TEXT PROVIDED:
Underwater gliders propel themselves through the water in an interesting way. They empty their tanks to float up, fill them to sink, repeat, going up and down rhythmically. But instead of just going up and down on the spot like idiots, they use wings to create forward movement from this up-down motion. This PDF says they "use lift on wings to convert this vertical velocity into forward motion". The concept is illustrated well in this video.

enter image description here

This is much more energy-efficient than using propeller or jet-pump propulsion. "seagliders operate with a high efficiency because the buoyancy engine only operates twice per cycle, once at the top and bottom of each yo, resulting in a low average propulsive power" and the PDF already linked says "high efficiency is more easily achieved in the simpler hydrodynamic environment of wings". This is desirable for a solarpunk world I am building, where energy-efficiency is important.

RECORDS SUPPLIED:
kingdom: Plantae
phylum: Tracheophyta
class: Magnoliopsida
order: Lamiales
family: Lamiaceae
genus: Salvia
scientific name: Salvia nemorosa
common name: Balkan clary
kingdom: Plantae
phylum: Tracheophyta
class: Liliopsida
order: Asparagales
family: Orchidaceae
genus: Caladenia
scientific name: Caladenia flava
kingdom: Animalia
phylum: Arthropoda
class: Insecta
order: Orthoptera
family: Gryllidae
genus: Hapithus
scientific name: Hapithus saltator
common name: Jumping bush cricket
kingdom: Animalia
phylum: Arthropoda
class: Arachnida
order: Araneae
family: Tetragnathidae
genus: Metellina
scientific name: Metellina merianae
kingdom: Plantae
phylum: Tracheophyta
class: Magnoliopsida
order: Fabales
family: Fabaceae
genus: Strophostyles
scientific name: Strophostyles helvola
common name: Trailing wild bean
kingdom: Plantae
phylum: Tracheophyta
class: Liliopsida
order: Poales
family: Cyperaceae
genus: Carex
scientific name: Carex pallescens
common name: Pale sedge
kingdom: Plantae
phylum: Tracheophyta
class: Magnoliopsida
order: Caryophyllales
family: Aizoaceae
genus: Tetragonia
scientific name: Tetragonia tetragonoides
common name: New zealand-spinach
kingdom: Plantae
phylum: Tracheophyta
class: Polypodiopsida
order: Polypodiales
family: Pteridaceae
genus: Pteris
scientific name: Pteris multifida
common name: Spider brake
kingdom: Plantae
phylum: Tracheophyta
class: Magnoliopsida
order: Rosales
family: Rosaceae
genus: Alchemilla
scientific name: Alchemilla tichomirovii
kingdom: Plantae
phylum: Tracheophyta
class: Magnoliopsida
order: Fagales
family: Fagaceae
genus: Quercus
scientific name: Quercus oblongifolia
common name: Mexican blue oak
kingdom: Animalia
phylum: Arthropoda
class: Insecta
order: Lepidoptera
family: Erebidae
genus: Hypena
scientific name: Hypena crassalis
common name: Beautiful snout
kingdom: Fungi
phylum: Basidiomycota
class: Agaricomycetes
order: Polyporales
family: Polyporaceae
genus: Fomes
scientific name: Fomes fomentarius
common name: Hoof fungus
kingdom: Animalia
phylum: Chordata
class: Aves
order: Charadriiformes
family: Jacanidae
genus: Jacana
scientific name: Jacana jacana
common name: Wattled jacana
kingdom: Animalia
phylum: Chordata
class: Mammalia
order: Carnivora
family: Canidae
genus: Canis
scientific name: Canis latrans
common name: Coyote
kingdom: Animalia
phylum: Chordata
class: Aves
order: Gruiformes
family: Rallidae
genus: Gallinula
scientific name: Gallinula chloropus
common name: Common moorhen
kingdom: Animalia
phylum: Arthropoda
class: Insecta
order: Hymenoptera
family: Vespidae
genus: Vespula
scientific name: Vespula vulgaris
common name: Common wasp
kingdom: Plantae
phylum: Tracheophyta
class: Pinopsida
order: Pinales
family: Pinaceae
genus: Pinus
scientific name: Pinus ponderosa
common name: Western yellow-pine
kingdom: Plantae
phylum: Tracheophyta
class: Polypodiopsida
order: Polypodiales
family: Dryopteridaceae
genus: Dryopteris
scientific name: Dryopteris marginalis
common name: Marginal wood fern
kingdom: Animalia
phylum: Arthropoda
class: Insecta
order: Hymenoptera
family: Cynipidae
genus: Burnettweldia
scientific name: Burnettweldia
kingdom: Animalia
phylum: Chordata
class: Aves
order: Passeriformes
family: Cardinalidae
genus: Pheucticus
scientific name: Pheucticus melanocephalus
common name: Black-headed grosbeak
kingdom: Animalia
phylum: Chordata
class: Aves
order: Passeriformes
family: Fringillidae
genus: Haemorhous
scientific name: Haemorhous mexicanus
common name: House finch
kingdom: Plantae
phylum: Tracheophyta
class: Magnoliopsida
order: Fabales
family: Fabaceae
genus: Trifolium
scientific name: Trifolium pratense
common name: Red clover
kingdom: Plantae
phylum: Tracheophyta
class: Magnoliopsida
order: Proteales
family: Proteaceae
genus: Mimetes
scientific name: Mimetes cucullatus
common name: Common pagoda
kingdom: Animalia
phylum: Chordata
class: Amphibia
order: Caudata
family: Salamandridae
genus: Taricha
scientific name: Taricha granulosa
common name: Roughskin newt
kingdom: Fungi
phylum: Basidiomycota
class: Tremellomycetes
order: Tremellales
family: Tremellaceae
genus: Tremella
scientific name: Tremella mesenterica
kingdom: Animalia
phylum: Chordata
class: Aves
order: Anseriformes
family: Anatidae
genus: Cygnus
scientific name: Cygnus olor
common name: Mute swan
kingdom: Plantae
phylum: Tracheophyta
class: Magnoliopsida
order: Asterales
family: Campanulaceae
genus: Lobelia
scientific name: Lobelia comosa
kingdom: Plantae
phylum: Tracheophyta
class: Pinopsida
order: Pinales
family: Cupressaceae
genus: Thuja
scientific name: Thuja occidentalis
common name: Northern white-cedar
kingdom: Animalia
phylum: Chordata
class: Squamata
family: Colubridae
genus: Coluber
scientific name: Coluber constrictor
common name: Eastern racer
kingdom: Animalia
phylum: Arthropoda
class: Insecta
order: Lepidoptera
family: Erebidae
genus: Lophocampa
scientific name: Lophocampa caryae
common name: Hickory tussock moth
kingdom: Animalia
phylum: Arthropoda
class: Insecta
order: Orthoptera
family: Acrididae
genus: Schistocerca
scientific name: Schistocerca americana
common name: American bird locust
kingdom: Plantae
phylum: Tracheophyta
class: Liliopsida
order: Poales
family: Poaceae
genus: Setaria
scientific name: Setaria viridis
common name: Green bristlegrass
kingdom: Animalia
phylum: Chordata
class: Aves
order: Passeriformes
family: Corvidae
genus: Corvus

WRITTEN TASK 1: What is the Spanish translation of this sentence from the text on underwater gliders: "They empty their tanks to float up, fill them to sink, repeat, going up and down rhythmically."?
WRITTEN TASK 2: Could you rewrite the lines of the rows as a numbered list, starting at the first line of the rows and ending at the line that contains "scientific name: Strophostyles helvola"?

RESULT 1: Vacían sus tanques para subir, los llenan para hundirse, repiten, subiendo y bajando rítmicamente.

RESULT 2:
1. kingdom: Plantae
2. phylum: Tracheophyta
3. class: Magnoliopsida
4. order: Lamiales
5. family: Lamiaceae
6. genus: Salvia
7. scientific name: Salvia nemorosa
8. common name: Balkan clary
9. kingdom: Plantae
10. phylum: Tracheophyta
11. class: Liliopsida
12. order: Asparagales
13. family: Orchidaceae
14. genus: Caladenia
15. scientific name: Caladenia flava
16. kingdom: Animalia
17. phylum: Arthropoda
18. class: Insecta
19. order: Orthoptera
20. family: Gryllidae
21. genus: Hapithus
22. scientific name: Hapithus saltator
23. common name: Jumping bush cricket
24. kingdom: Animalia
25. phylum: Arthropoda
26. class: Arachnida
27. order: Araneae
28. family: Tetragnathidae
29. genus: Metellina
30. scientific name: Metellina merianae
31. kingdom: Plantae
32. phylum: Tracheophyta
33. class: Magnoliopsida
34. order: Fabales
35. family: Fabaceae
36. genus: Strophostyles
37. scientific name: Strophostyles helvola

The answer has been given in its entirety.